For a single instance of the piecewise approximation, let $a=0$, $b=0.1$, $c=0$, $d=10$, $e=1$, $f=3$, I used sympy module in Python to code the whole process as following:
from sympy import *
init_printing(True)
A, B, C, D = symbols('A B C D', real=True)
theta, rho = symbols('theta rho', real=True)
k = symbols('k', integer=True)
a = 0; b = 0.1; c = 0; d = 10; e=1; f=3
n = symbols('n', integer= True)
W = (theta*(k*rho)**k / (2*factorial(k)*k**2*rho*(1-rho)**2
*(Sum((k*rho)**n/factorial(n), (n,0,k-1))
+ (k*rho)**k/(factorial(k)*(1-rho))))).doit()
F = (A + B*rho+C*theta+D*k - W)**2
eq1 = diff(integrate(F, (rho, a, b), (theta, c, d), (k, e, f)), A)
eq2 = diff(integrate(F, (rho, a, b), (theta, c, d), (k, e, f)), B)
eq3 = diff(integrate(F, (rho, a, b), (theta, c, d), (k, e, f)), C)
eq4 = diff(integrate(F, (rho, a, b), (theta, c, d), (k, e, f)), D)
sol = solve([simplify(eq1),simplify(eq2),simplify(eq3), simplify(eq4)], [A,B,C,D])
If I could successfully find $A$,$B$,$C$,$D$ values, I was going to use the following to find an approximated value for the given:
rho = 0.05; theta = 2, k = 2
Wapprox = sol[A] + sol[B]*rho + sol[C]*theta + sol[D]*k
I realized that the issue resides in eq1 = diff(integrate(F, (rho, a, b), (theta, c, d), (k, e, f)), A), the multi-integration process.
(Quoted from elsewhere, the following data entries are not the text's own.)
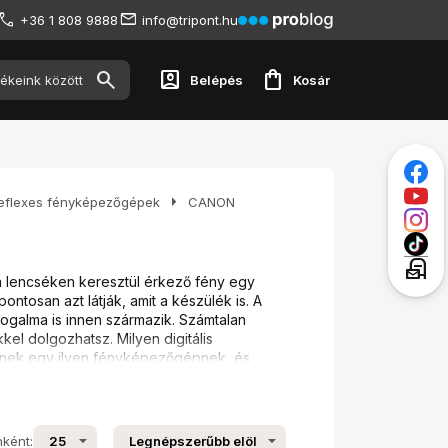
+36 1 808 9888
info@tripont.hu
account_box
shopping_bag
Belépés
Kosár
arrow_right
eflexes fényképezőgépek
CANON
local_post_office
 lencséken keresztül érkező fény egy
ontosan azt látják, amit a készülék is. A
fogalma is innen származik. Számtalan
kel dolgozhatsz. Milyen digitális
etnek egy ilyen fényképezőgépnek, és
nként:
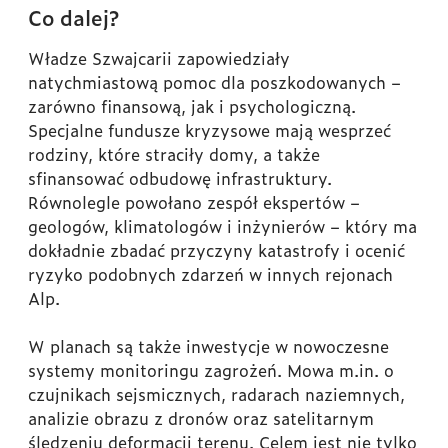
Co dalej?
Władze Szwajcarii zapowiedziały
natychmiastową pomoc dla poszkodowanych –
zarówno finansową, jak i psychologiczną.
Specjalne fundusze kryzysowe mają wesprzeć
rodziny, które straciły domy, a także
sfinansować odbudowę infrastruktury.
Równolegle powołano zespół ekspertów –
geologów, klimatologów i inżynierów – który ma
dokładnie zbadać przyczyny katastrofy i ocenić
ryzyko podobnych zdarzeń w innych rejonach
Alp.
W planach są także inwestycje w nowoczesne
systemy monitoringu zagrożeń. Mowa m.in. o
czujnikach sejsmicznych, radarach naziemnych,
analizie obrazu z dronów oraz satelitarnym
śledzeniu deformacji terenu. Celem jest nie tylko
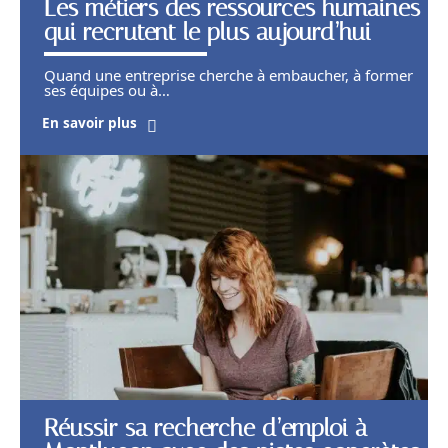
Les métiers des ressources humaines
qui recrutent le plus aujourd’hui
Quand une entreprise cherche à embaucher, à former
ses équipes ou à
…
En savoir plus
Réussir sa recherche d’emploi à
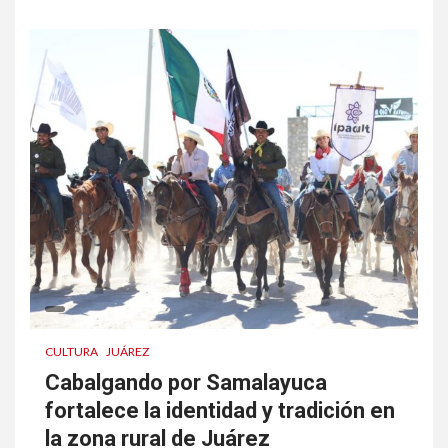
CULTURA
JUÁREZ
Cabalgando por Samalayuca
fortalece la identidad y tradición en
la zona rural de Juárez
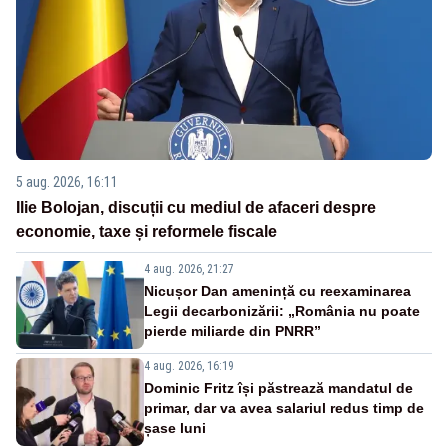
5 aug. 2026, 16:11
Ilie Bolojan, discuții cu mediul de afaceri despre
economie, taxe și reformele fiscale
4 aug. 2026, 21:27
Nicușor Dan amenință cu reexaminarea
Legii decarbonizării: „România nu poate
pierde miliarde din PNRR”
4 aug. 2026, 16:19
Dominic Fritz își păstrează mandatul de
primar, dar va avea salariul redus timp de
șase luni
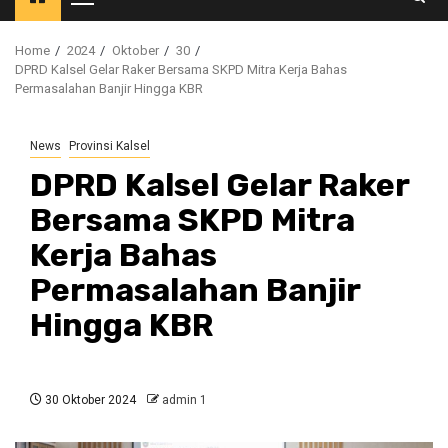
Primary
Menu
Home
2024
Oktober
30
DPRD Kalsel Gelar Raker Bersama SKPD Mitra Kerja Bahas
Permasalahan Banjir Hingga KBR
News
Provinsi Kalsel
DPRD Kalsel Gelar Raker
Bersama SKPD Mitra
Kerja Bahas
Permasalahan Banjir
Hingga KBR
30 Oktober 2024
admin 1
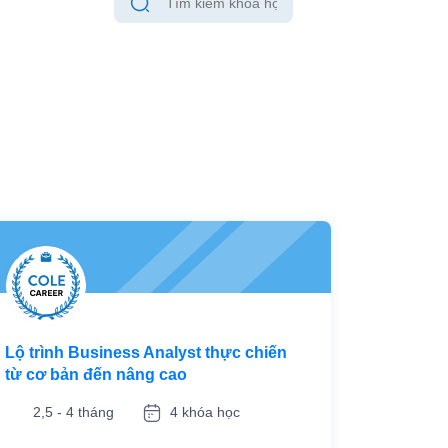
Lộ trình Business Analyst thực chiến
từ cơ bản đến nâng cao
2,5 - 4 tháng
4 khóa học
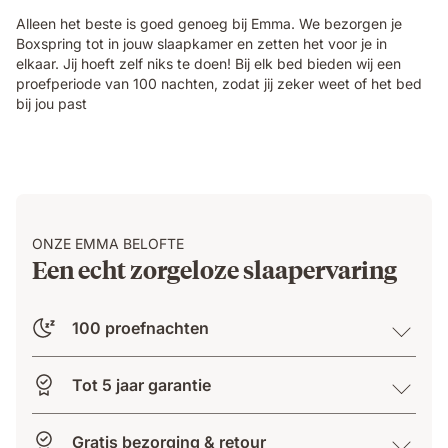
Alleen het beste is goed genoeg bij Emma. We bezorgen je
Boxspring tot in jouw slaapkamer en zetten het voor je in
elkaar. Jij hoeft zelf niks te doen! Bij elk bed bieden wij een
proefperiode van 100 nachten, zodat jij zeker weet of het bed
bij jou past
ONZE EMMA BELOFTE
Een echt zorgeloze slaapervaring
100 proefnachten
Tot 5 jaar garantie
Gratis bezorging & retour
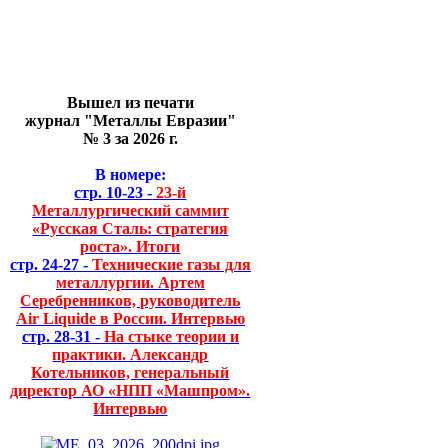
Вышел из печати
журнал "Металлы Евразии"
№ 3 за 2026 г.
В номере:
стр. 10-23 -
23-й
Металлургический саммит
«Русская Сталь: стратегия
роста». Итоги
стр. 24-27 -
Технические газы для
металлургии. Артем
Серебренников, руководитель
Air Liquide в России. Интервью
стр. 28-31 -
На стыке теории и
практики. Александр
Котельников, генеральный
директор АО «НПП «Машпром».
Интервью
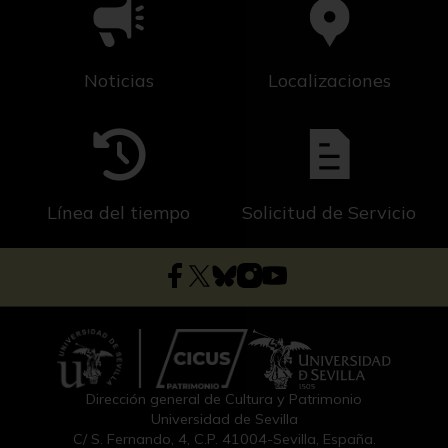
Noticias
Localizaciones
Línea del tiempo
Solicitud de Servicio
Dirección general de Cultura y Patrimonio
Universidad de Sevilla
C/ S. Fernando, 4, C.P. 41004-Sevilla, España.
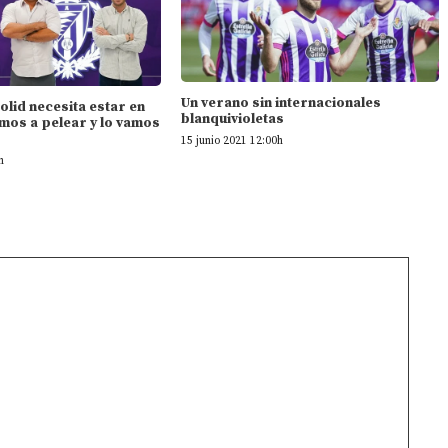
Un verano sin internacionales
dolid necesita estar en
blanquivioletas
mos a pelear y lo vamos
15 junio 2021 12:00h
h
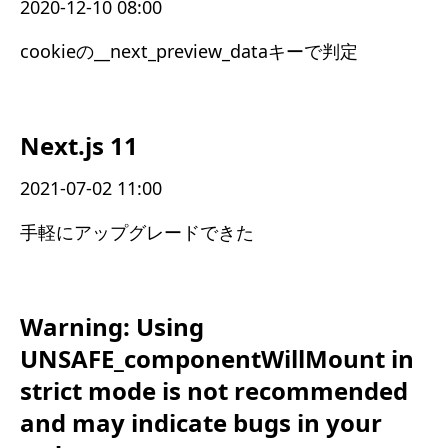
2020-12-10 08:00
cookieの__next_preview_dataキーで判定
Next.js 11
2021-07-02 11:00
手軽にアップグレードできた
Warning: Using
UNSAFE_componentWillMount in
strict mode is not recommended
and may indicate bugs in your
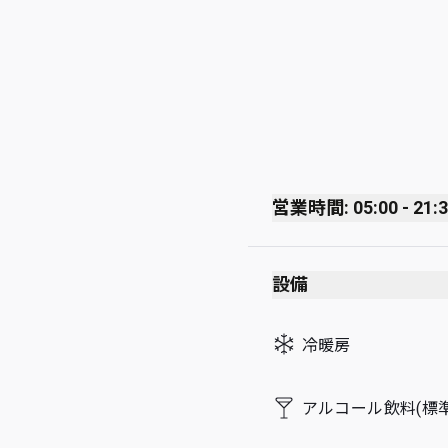
営業時間: 05:00 - 21:
Monday
設備
Tuesday
Wednesday
冷暖房
Thursday
Friday
アルコール飲料(標準
Saturday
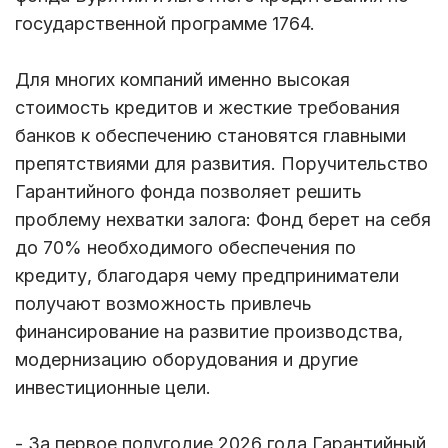
государственной программе 1764.
Для многих компаний именно высокая
стоимость кредитов и жесткие требования
банков к обеспечению становятся главными
препятствиями для развития. Поручительство
Гарантийного фонда позволяет решить
проблему нехватки залога: Фонд берет на себя
до 70% необходимого обеспечения по
кредиту, благодаря чему предприниматели
получают возможность привлечь
финансирование на развитие производства,
модернизацию оборудования и другие
инвестиционные цели.
- За первое полугодие 2026 года Гарантийный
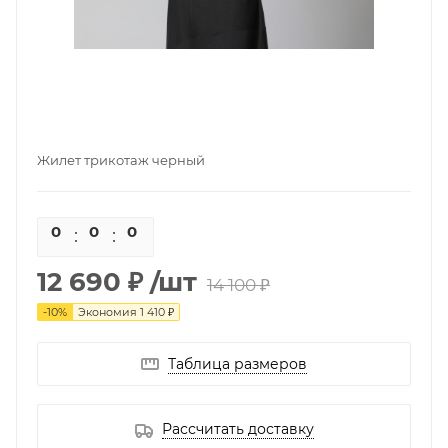
Жилет трикотаж черный
0
0
0
0
12 690 ₽
/шт
14 100 ₽
-
10
%
Экономия
1 410 ₽
Таблица размеров
Рассчитать доставку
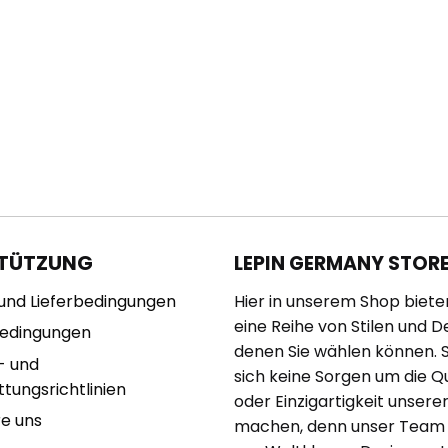
TÜTZUNG
LEPIN GERMANY STOR
und Lieferbedingungen
Hier in unserem Shop biete
eine Reihe von Stilen und D
bedingungen
denen Sie wählen können. 
- und
sich keine Sorgen um die Qu
tungsrichtlinien
oder Einzigartigkeit unserer
re uns
machen, denn unser Team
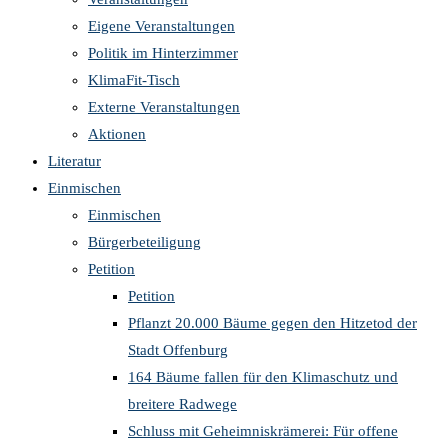
Eigene Veranstaltungen
Politik im Hinterzimmer
KlimaFit-Tisch
Externe Veranstaltungen
Aktionen
Literatur
Einmischen
Einmischen
Bürgerbeteiligung
Petition
Petition
Pflanzt 20.000 Bäume gegen den Hitzetod der
Stadt Offenburg
164 Bäume fallen für den Klimaschutz und
breitere Radwege
Schluss mit Geheimniskrämerei: Für offene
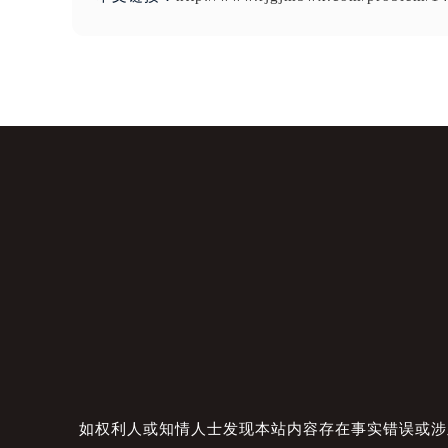
如权利人或知情人士发现本站内容存在事实错误或涉及版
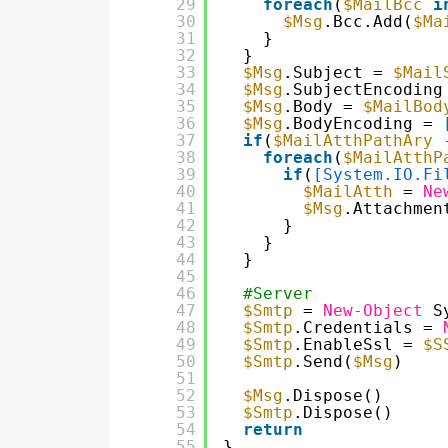
29
foreach
(
$MailBcc
i
30
$Msg
.Bcc.Add(
$Ma
31
}
32
}
33
$Msg
.Subject = 
$Mail
34
$Msg
.SubjectEncoding
35
$Msg
.Body = 
$MailBod
36
$Msg
.BodyEncoding = 
37
if
(
$MailAtthPathAry
38
foreach
(
$MailAtthP
39
if
(
[System.IO.Fi
40
$MailAtth
= 
Ne
41
$Msg
.Attachmen
42
}
43
}
44
}
45
46
#Server
47
$Smtp
= 
New-Object
S
48
$Smtp
.Credentials = 
49
$Smtp
.EnableSsl = 
$S
50
$Smtp
.Send(
$Msg
)
51
52
$Msg
.Dispose()
53
$Smtp
.Dispose()
54
return
55
}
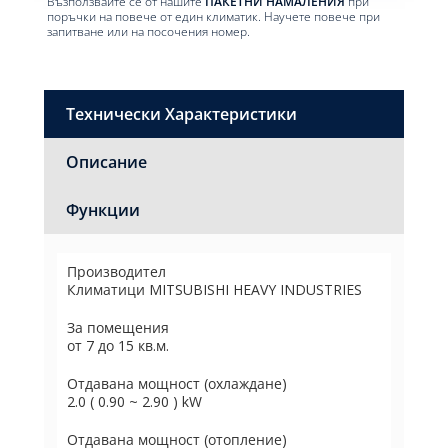
Възползвайте се от нашите
ПАКЕТНИ НАМАЛЕНИЯ
при
поръчки на повече от един климатик. Научете повече при
запитване или на посочения номер.
Технически Характеристики
Описание
Функции
Производител
Климатици MITSUBISHI HEAVY INDUSTRIES
За помещения
от 7 до 15 кв.м.
Отдавана мощност (охлаждане)
2.0 ( 0.90 ~ 2.90 ) kW
Отдавана мощност (отопление)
I ran the code more than an hour and could not get any results. I also tried eq1 = diff(integrate(simplify(F), (rho, a, b), (theta, c, d), (k, e, f)), A) as simplifying the feed function worked for a similar problem, but not this time. If you have any comments how to resolve the issue, I would really appreciate it.
Disclaimer: I'm not sure if you really should use a linear approximation in your application!
Anyway, here is a numerical method to find a solution for one piece. Since the approximation of $w$ by a linear function already introduces a big approximation error, I would argue, that numerical methods are faster and more stable in your case than symbolic tools. The advantage is, that we can compute the difficult integral using quadrature rules (which are simple are good for smooth functions) instead of using quite tricky symbolic algorithms.
Numerical method for fixed integer $k$:
To use the same notation as in my source code, I will denote $W$ by $h(\rho, \theta, k)$.
Using Gaussian quadratue, we can approximate $$F \approx \sum_{i=1}^n \sum_{j=1}^m w_i^{(\rho)} w_j^{(\theta)} ( c_1 \rho_i + c_2 \theta_j + c_3 k - h(\rho_i, \theta_j,k))^2.$$
Here $\rho_i$ denotes the quadratue points and $w_i^{(\rho)}$ denotes the associated weights for the Gauss-Legendre quadrature of a chosen degree, for example $\text{deg}=10$.
Now with some time and a piece of paper, it is possible to figure out matrices $W, A, H$ (see below) such that
$$ \sum_i \sum_j w_i^{(\rho)} w_j^{(\theta)} ( c_1 \rho_i + c_2 \theta_j + c_3 k - h(\rho_i, \theta_j,k))^2 = ||W^{\frac 1 2} A \mathbf c - W^{\frac 1 2} H||_2^2.$$ Hence $\min F$ is equal to the least-square problem $$\min || W^{\frac 1 2} A - W^{\frac 1 2} H ||.$$
The solution of this problem this is known to be $$\mathbf c = (B^T B)^{-1}B^TH, \quad \text{ with } B = W^{\frac 1 2} A.$$
Results
From my point of view, the results look great for each fixed $k$. This plot represents the solution for $k=4$. In my cases the convergence with respect to the chosen quadrature degree was very quick.
Extensions to variable $k$
You now could also apply the same approach with varying $k$, but the solutions do not behave well, therefore I would suggest to find coefficients for each individual $k$.
Source code
Quick-and-Dirty implementation
The matrices
Roughly $W^{\frac 1 2} \in \mathbb R^{n\cdot m \times n \cdot m}$ contains $\sqrt{w_i^{(\rho)} w_j^{(\theta)}}$ on the diagonal, $A \in \mathbb R^{n\cdot m \times 3}$ contains the quadrature points, i.e. all combinations of $(\rho_i, \theta_j)$ and $H \in \mathbb R^{n\cdot m \times 3}$ contains the values of $h$ at these points. Then each entry of $W^{\frac 1 2} A \mathbf c - W^{\frac 1 2} H$ represents one component of the double sum, i.e. $\sqrt{w_i^{(\rho)} w_j^{(\theta)}} ( c_1 \rho_i + c_2 \theta_j + c_3 k - h(\rho_i, \theta_j,k))$.